„Varkenshouderijen verplaatsen zinloos”
Het plan van het kabinet om honderden varkenshouderijen dicht bij elkaar te plaatsen, om zo dierziektes en milieuvervuiling te voorkomen, werkt niet. Het overschot aan meststoffen in de bodem wordt daarmee niet opgelost.
Dat heeft directeur N. D. van Egmond van het Milieu- en Natuurplanbureau (MNP) woensdag gezegd.
Het MNP publiceerde vandaag een rapport over de zogeheten Reconstructiewet. Daarmee wil het kabinet grote delen van het platteland opnieuw inrichten. De wet is na de uitbraak van varkenspest eind jaren negentig opgesteld en beoogt een snelle verspreiding van dierziekten te verhinderen en milieuvervuiling te verminderen. Het idee is honderden veehouderijen te verplaatsen en bij elkaar te zetten. Op die manier ontstaan lege bufferzones waarin natuur en milieu vooropstaan.
Deze strategie werkt niet volgens onderzoek van het MNP. „Het schuiven met 400 boerderijen levert voor de natuurkwaliteit nauwelijks iets op.”
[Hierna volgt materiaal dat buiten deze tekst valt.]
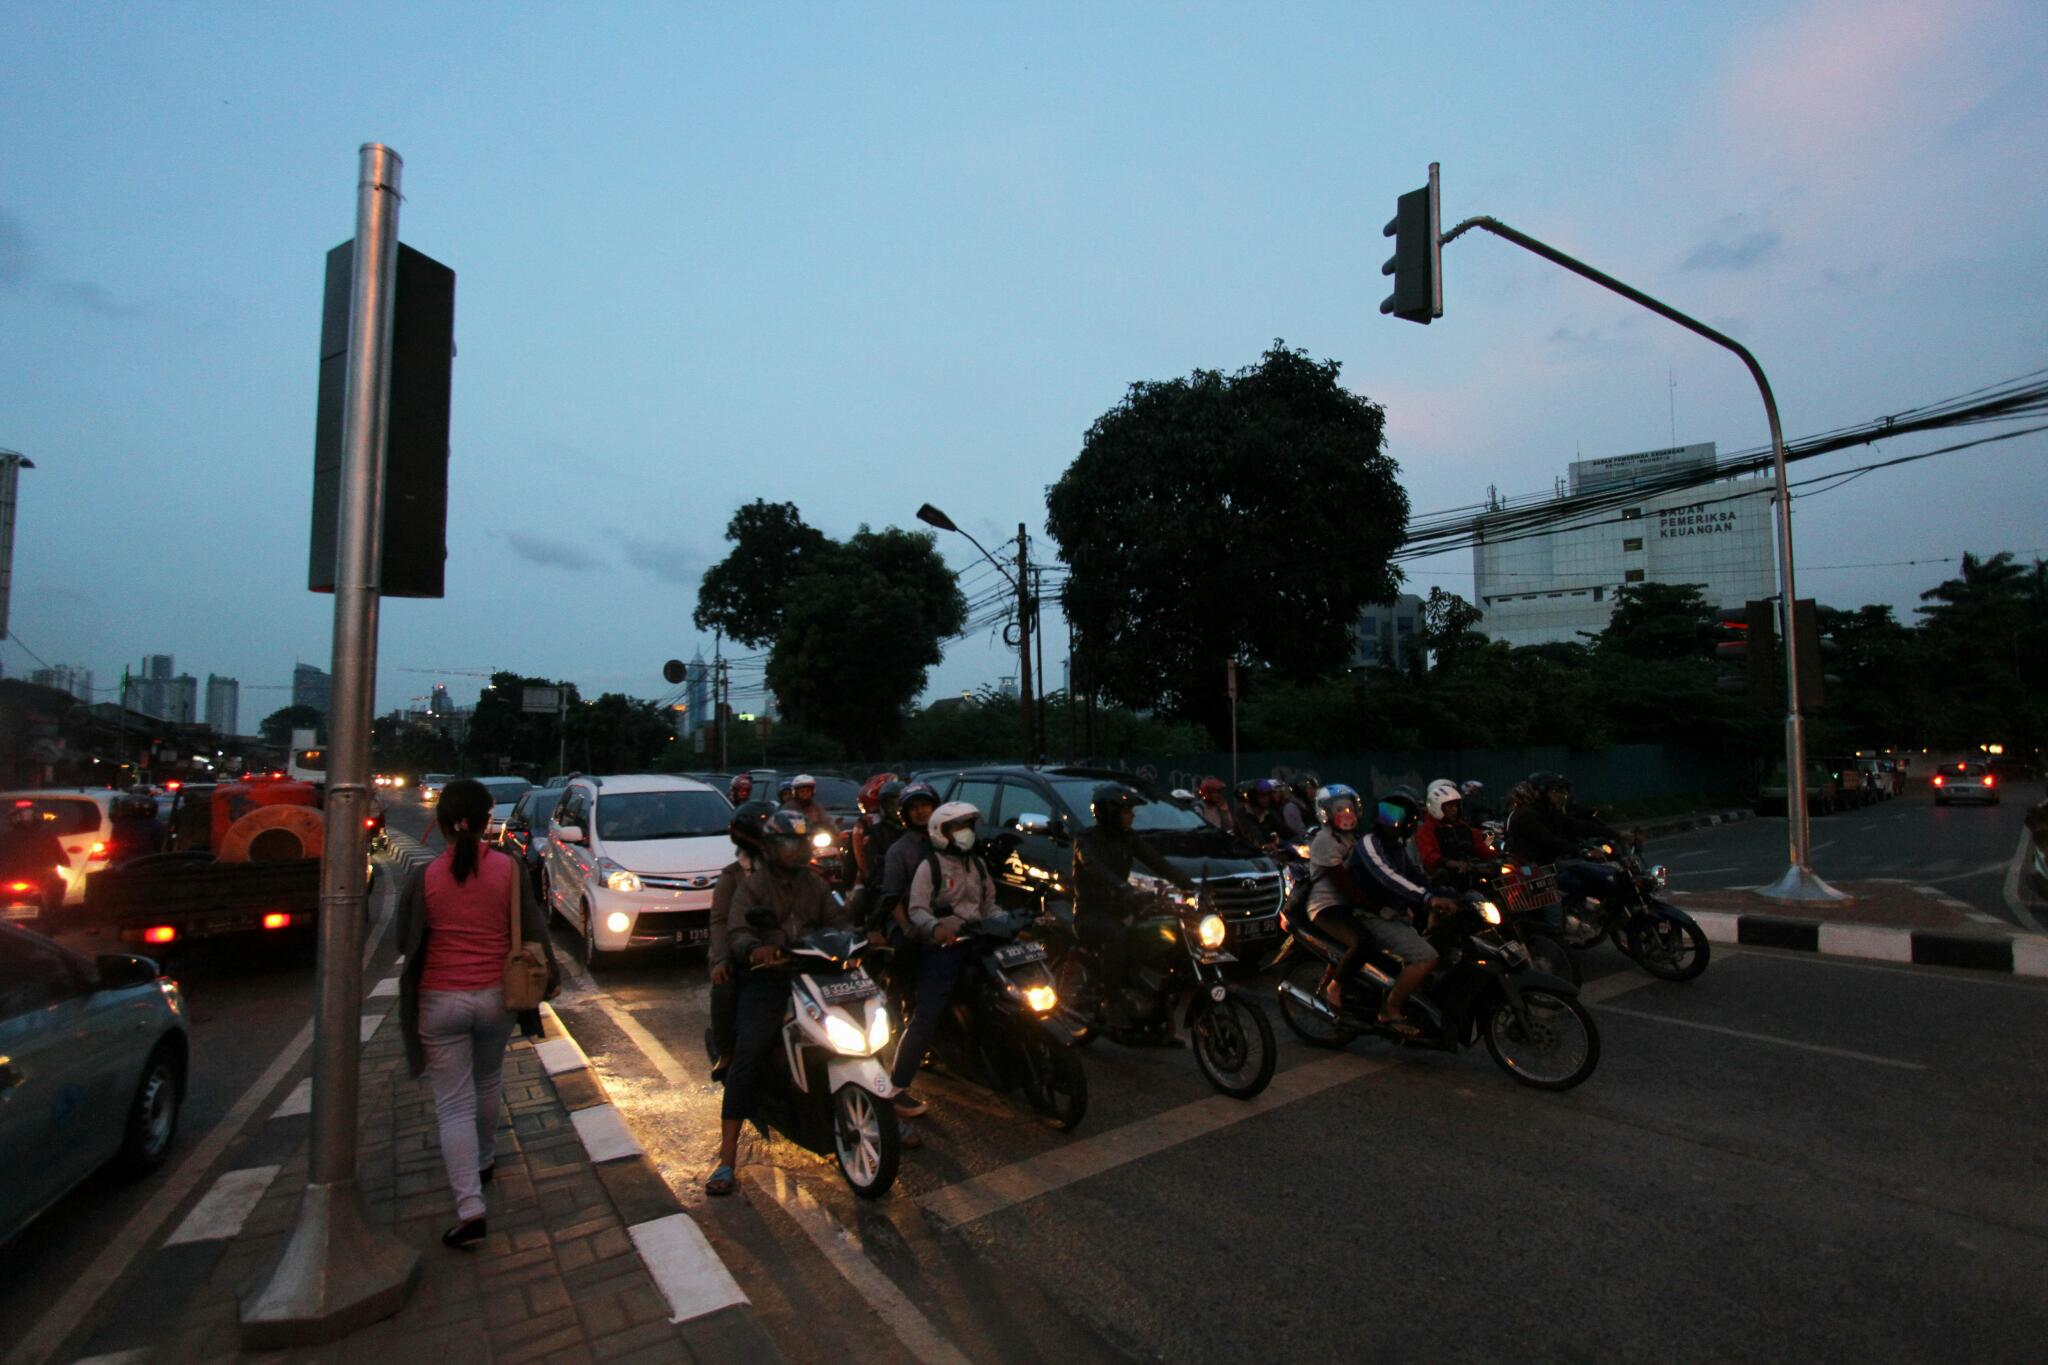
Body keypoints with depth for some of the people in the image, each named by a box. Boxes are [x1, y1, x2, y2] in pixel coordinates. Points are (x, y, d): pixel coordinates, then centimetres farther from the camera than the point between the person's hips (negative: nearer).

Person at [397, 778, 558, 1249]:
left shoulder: (425, 879, -11)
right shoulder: (508, 869, -10)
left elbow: (405, 941, 1)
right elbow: (533, 930, -5)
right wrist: (548, 976, 10)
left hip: (440, 1002, -2)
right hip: (496, 997, 2)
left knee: (454, 1105, 5)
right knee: (488, 1082, 27)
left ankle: (470, 1209, -1)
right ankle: (484, 1160, 46)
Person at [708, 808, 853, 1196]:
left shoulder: (814, 884, 18)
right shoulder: (752, 885, 4)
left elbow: (838, 919, 10)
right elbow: (735, 933, -10)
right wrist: (753, 949, -34)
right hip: (766, 978, -4)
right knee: (749, 1057, -21)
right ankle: (726, 1160, -15)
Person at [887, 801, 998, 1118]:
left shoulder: (978, 864, 16)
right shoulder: (930, 866, -5)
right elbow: (916, 910, -13)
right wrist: (935, 928, -33)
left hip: (975, 946, 7)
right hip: (941, 949, -7)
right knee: (926, 1018, -11)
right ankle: (897, 1087, -7)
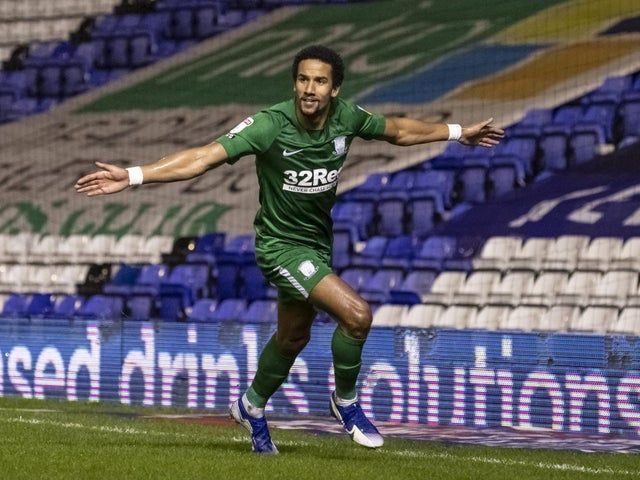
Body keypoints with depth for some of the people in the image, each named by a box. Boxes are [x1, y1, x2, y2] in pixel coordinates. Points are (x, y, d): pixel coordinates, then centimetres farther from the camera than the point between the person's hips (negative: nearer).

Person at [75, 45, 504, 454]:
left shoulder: (346, 118, -12)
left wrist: (458, 133, 17)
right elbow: (203, 158, -31)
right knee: (356, 313, -21)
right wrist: (132, 176, -40)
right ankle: (345, 403, 5)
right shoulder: (271, 126, -28)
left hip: (318, 242, 7)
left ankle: (252, 408, 49)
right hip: (282, 246, -7)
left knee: (293, 337, 23)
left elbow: (398, 130, 9)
Nederland voldoet niet aan de eisen van Brussel voor de hoeveelheid meststoffen, zoals nitraten en fosfaten, die in de bodem mag zitten. Het MNP heeft in verscheidene rapporten dit jaar al aangegeven dat Nederland de overschotten aan het terugdringen is, maar nog een lange weg heeft te gaan.
Volgens Van Egmond kan Nederland op twee manieren aan de Europese eisen voldoen: de veestapel kleiner maken of de mest verwerken tot een ander product. De ruimtelijke oplossing die het kabinet in de Reconstructiewet heeft gekozen, zal in ieder geval niet werken. De stromen nitraat en fosfaat in de bodem blijven immers „hetzelfde” als nu.
Milieukundige R. Franken van het MNP voegde daar woensdag aan toe dat de problemen met de intensieve veeteelt niet met ruimtelijke ordening zijn op te lossen. „Dat is aan de sector zelf.”
Het verplaatsen van bedrijven vermindert het gevaar van het verspreiden van dierziektes niet, denkt Franken. „Tenzij we ophouden met het heen en weer slepen van dieren en het vlees regionaal gaan verwerken.”